**What to work on:**
Your answer must be an exact copy of the records below.

**Stored data:**
......

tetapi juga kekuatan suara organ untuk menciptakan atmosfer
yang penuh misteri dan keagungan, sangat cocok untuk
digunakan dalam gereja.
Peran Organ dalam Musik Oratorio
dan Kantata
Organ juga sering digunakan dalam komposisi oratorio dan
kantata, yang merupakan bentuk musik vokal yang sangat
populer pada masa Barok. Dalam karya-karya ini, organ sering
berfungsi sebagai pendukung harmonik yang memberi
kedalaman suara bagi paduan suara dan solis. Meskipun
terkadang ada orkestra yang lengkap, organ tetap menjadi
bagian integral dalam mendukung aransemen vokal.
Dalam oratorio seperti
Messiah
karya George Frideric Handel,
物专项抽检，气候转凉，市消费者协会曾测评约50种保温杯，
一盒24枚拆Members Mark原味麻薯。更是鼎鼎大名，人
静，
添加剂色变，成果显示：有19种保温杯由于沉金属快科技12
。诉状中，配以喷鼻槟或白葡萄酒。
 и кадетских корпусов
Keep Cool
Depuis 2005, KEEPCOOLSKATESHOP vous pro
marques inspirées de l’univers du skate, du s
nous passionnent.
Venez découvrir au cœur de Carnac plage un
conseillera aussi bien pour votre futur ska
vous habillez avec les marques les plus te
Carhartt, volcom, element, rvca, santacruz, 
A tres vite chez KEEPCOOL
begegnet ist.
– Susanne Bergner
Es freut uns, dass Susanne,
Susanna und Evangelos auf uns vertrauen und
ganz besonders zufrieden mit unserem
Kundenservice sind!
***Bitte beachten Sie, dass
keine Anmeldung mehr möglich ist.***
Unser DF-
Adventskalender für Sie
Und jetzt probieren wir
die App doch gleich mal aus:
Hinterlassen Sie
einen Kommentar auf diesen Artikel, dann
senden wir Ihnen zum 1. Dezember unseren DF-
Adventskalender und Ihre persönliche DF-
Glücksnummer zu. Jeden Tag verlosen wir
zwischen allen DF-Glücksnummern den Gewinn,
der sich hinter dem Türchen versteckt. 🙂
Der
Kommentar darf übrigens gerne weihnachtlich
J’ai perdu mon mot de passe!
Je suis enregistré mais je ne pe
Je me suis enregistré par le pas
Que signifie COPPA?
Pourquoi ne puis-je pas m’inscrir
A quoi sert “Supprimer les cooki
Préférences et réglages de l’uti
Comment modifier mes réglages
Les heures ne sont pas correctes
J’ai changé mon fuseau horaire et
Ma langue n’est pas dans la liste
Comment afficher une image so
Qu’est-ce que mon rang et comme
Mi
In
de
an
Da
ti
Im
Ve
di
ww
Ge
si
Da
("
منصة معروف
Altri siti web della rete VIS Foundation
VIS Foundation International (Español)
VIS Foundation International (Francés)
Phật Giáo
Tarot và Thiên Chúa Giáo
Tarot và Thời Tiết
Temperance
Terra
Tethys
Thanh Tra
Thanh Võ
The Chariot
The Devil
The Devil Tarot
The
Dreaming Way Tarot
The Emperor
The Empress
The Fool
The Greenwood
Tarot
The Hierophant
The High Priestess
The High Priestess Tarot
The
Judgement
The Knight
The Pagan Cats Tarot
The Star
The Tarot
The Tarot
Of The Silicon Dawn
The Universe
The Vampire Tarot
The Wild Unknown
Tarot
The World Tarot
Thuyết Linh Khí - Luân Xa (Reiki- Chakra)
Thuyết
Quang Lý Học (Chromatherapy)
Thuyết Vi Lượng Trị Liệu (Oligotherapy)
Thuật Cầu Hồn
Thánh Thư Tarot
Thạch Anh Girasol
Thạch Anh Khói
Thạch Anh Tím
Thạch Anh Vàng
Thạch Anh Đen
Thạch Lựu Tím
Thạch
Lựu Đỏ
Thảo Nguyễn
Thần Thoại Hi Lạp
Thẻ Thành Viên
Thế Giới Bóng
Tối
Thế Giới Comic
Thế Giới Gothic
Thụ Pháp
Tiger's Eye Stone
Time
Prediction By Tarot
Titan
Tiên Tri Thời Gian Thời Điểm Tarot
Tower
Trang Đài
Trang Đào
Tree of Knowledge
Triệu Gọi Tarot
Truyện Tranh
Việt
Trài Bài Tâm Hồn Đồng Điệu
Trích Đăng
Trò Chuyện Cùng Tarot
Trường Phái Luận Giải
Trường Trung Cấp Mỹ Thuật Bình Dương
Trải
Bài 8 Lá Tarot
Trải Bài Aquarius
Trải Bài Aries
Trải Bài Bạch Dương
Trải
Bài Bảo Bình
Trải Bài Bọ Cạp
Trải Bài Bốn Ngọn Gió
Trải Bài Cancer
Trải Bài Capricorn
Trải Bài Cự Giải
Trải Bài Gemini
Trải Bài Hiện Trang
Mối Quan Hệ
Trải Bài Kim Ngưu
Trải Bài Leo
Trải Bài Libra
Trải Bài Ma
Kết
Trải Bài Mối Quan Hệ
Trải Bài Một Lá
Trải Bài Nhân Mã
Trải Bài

......

**Result for this task:**
tetapi juga kekuatan suara organ untuk menciptakan atmosfer
yang penuh misteri dan keagungan, sangat cocok untuk
digunakan dalam gereja.
Peran Organ dalam Musik Oratorio
dan Kantata
Organ juga sering digunakan dalam komposisi oratorio dan
kantata, yang merupakan bentuk musik vokal yang sangat
populer pada masa Barok. Dalam karya-karya ini, organ sering
berfungsi sebagai pendukung harmonik yang memberi
kedalaman suara bagi paduan suara dan solis. Meskipun
terkadang ada orkestra yang lengkap, organ tetap menjadi
bagian integral dalam mendukung aransemen vokal.
Dalam oratorio seperti
Messiah
karya George Frideric Handel,
物专项抽检，气候转凉，市消费者协会曾测评约50种保温杯，
一盒24枚拆Members Mark原味麻薯。更是鼎鼎大名，人
静，
添加剂色变，成果显示：有19种保温杯由于沉金属快科技12
。诉状中，配以喷鼻槟或白葡萄酒。
 и кадетских корпусов
Keep Cool
Depuis 2005, KEEPCOOLSKATESHOP vous pro
marques inspirées de l’univers du skate, du s
nous passionnent.
Venez découvrir au cœur de Carnac plage un
conseillera aussi bien pour votre futur ska
vous habillez avec les marques les plus te
Carhartt, volcom, element, rvca, santacruz, 
A tres vite chez KEEPCOOL
begegnet ist.
– Susanne Bergner
Es freut uns, dass Susanne,
Susanna und Evangelos auf uns vertrauen und
ganz besonders zufrieden mit unserem
Kundenservice sind!
***Bitte beachten Sie, dass
keine Anmeldung mehr möglich ist.***
Unser DF-
Adventskalender für Sie
Und jetzt probieren wir
die App doch gleich mal aus:
Hinterlassen Sie
einen Kommentar auf diesen Artikel, dann
senden wir Ihnen zum 1. Dezember unseren DF-
Adventskalender und Ihre persönliche DF-
Glücksnummer zu. Jeden Tag verlosen wir
zwischen allen DF-Glücksnummern den Gewinn,
der sich hinter dem Türchen versteckt. 🙂
Der
Kommentar darf übrigens gerne weihnachtlich
J’ai perdu mon mot de passe!
Je suis enregistré mais je ne pe
Je me suis enregistré par le pas
Que signifie COPPA?
Pourquoi ne puis-je pas m’inscrir
A quoi sert “Supprimer les cooki
Préférences et réglages de l’uti
Comment modifier mes réglages
Les heures ne sont pas correctes
J’ai changé mon fuseau horaire et
Ma langue n’est pas dans la liste
Comment afficher une image so
Qu’est-ce que mon rang et comme
Mi
In
de
an
Da
ti
Im
Ve
di
ww
Ge
si
Da
("
منصة معروف
Altri siti web della rete VIS Foundation
VIS Foundation International (Español)
VIS Foundation International (Francés)
Phật Giáo
Tarot và Thiên Chúa Giáo
Tarot và Thời Tiết
Temperance
Terra
Tethys
Thanh Tra
Thanh Võ
The Chariot
The Devil
The Devil Tarot
The
Dreaming Way Tarot
The Emperor
The Empress
The Fool
The Greenwood
Tarot
The Hierophant
The High Priestess
The High Priestess Tarot
The
Judgement
The Knight
The Pagan Cats Tarot
The Star
The Tarot
The Tarot
Of The Silicon Dawn
The Universe
The Vampire Tarot
The Wild Unknown
Tarot
The World Tarot
Thuyết Linh Khí - Luân Xa (Reiki- Chakra)
Thuyết
Quang Lý Học (Chromatherapy)
Thuyết Vi Lượng Trị Liệu (Oligotherapy)
Thuật Cầu Hồn
Thánh Thư Tarot
Thạch Anh Girasol
Thạch Anh Khói
Thạch Anh Tím
Thạch Anh Vàng
Thạch Anh Đen
Thạch Lựu Tím
Thạch
Lựu Đỏ
Thảo Nguyễn
Thần Thoại Hi Lạp
Thẻ Thành Viên
Thế Giới Bóng
Tối
Thế Giới Comic
Thế Giới Gothic
Thụ Pháp
Tiger's Eye Stone
Time
Prediction By Tarot
Titan
Tiên Tri Thời Gian Thời Điểm Tarot
Tower
Trang Đài
Trang Đào
Tree of Knowledge
Triệu Gọi Tarot
Truyện Tranh
Việt
Trài Bài Tâm Hồn Đồng Điệu
Trích Đăng
Trò Chuyện Cùng Tarot
Trường Phái Luận Giải
Trường Trung Cấp Mỹ Thuật Bình Dương
Trải
Bài 8 Lá Tarot
Trải Bài Aquarius
Trải Bài Aries
Trải Bài Bạch Dương
Trải
Bài Bảo Bình
Trải Bài Bọ Cạp
Trải Bài Bốn Ngọn Gió
Trải Bài Cancer
Trải Bài Capricorn
Trải Bài Cự Giải
Trải Bài Gemini
Trải Bài Hiện Trang
Mối Quan Hệ
Trải Bài Kim Ngưu
Trải Bài Leo
Trải Bài Libra
Trải Bài Ma
Kết
Trải Bài Mối Quan Hệ
Trải Bài Một Lá
Trải Bài Nhân Mã
Trải Bài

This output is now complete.